今後、地球の観測や災害監視等の広範囲な分野における観測データから得られる多くの情報を、他の様々な手法により取得された情報と統合的に解析する研究を進め、地球規模の環境問題や大規模な自然災害等の脅威に対して、我々や世界の人々が安全、安心に生活を維持できる情報を提供できる技術が確立され、自然災害の被害を少しでも低減することに繋がればと切に願うものである。
現在、産業技術総合研究所 情報技術研究部門の研究プロジェクトとして、GEO Grid(Global Earth Observation Grid(地球観測グリッド))(注14)グリッド技術を用いて、地球観測衛星データの大規模アーカイブの高度処理を行い、さらに各種観測データベースやGIS(Geographic Information Systems:地理情報システム)データと融合し、ユーザが手軽に扱えることを目指したシステムが研究されている。ここでは、膨大なデータ量となる衛星画像データを大量に、かつ迅速に取り扱えるよう、様々なIT技術が導入されている。この研究成果が早く技術として確立し、現実の運用システムとして稼動するようになれば、と期待している。
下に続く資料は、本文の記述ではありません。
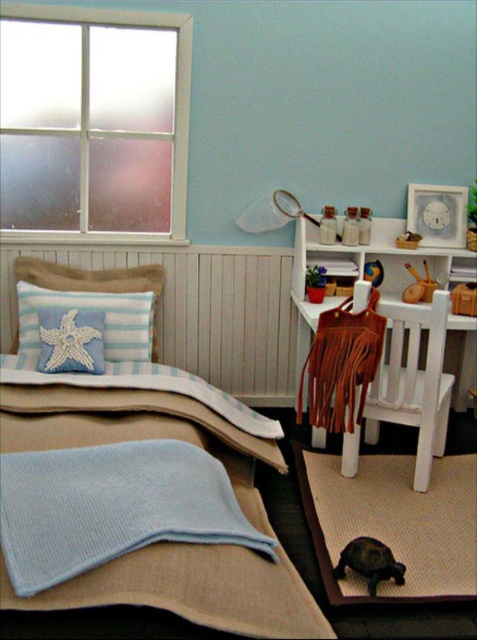
Does frosted glass window at upper left appear over light blue knitted blanket at lower left?

Yes.

Who is taller, frosted glass window at upper left or light blue knitted blanket at lower left?

With more height is frosted glass window at upper left.

The height and width of the screenshot is (640, 477). What are the coordinates of `frosted glass window at upper left` in the screenshot? It's located at (93, 122).

Identify the location of frosted glass window at upper left. The width and height of the screenshot is (477, 640). (93, 122).

Can you confirm if blue textured blanket at lower left is positioned below black rubber turtle at lower right?

No, blue textured blanket at lower left is not below black rubber turtle at lower right.

This screenshot has width=477, height=640. Describe the element at coordinates (193, 589) in the screenshot. I see `blue textured blanket at lower left` at that location.

Which is in front, point (11, 440) or point (352, 538)?

Point (11, 440) is more forward.

What are the coordinates of `blue textured blanket at lower left` in the screenshot? It's located at (193, 589).

In the scene shown: Can you confirm if light blue knitted blanket at lower left is thinner than brown textured mat at lower center?

No, light blue knitted blanket at lower left is not thinner than brown textured mat at lower center.

In the scene shown: Between light blue knitted blanket at lower left and brown textured mat at lower center, which one has more height?

With more height is light blue knitted blanket at lower left.

Is point (47, 524) positioned before point (322, 468)?

Yes, it is.

Identify the location of light blue knitted blanket at lower left. The image size is (477, 640). (113, 508).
残念ながら、日本の地球観測衛星であるALOSは5月12日をもって運用を終了したが、国内外におけるこれまでの多数の緊急観測による災害状況把握・復興活動等への多大な貢献は、極めて高く評価されている(注15)。今後、ALOSの後継機であるALOS-2(2013年度予定)及びALOS-3(2014年予定)が早く打ち上がり、我々の安全・安心のために活躍してくれることに期待している。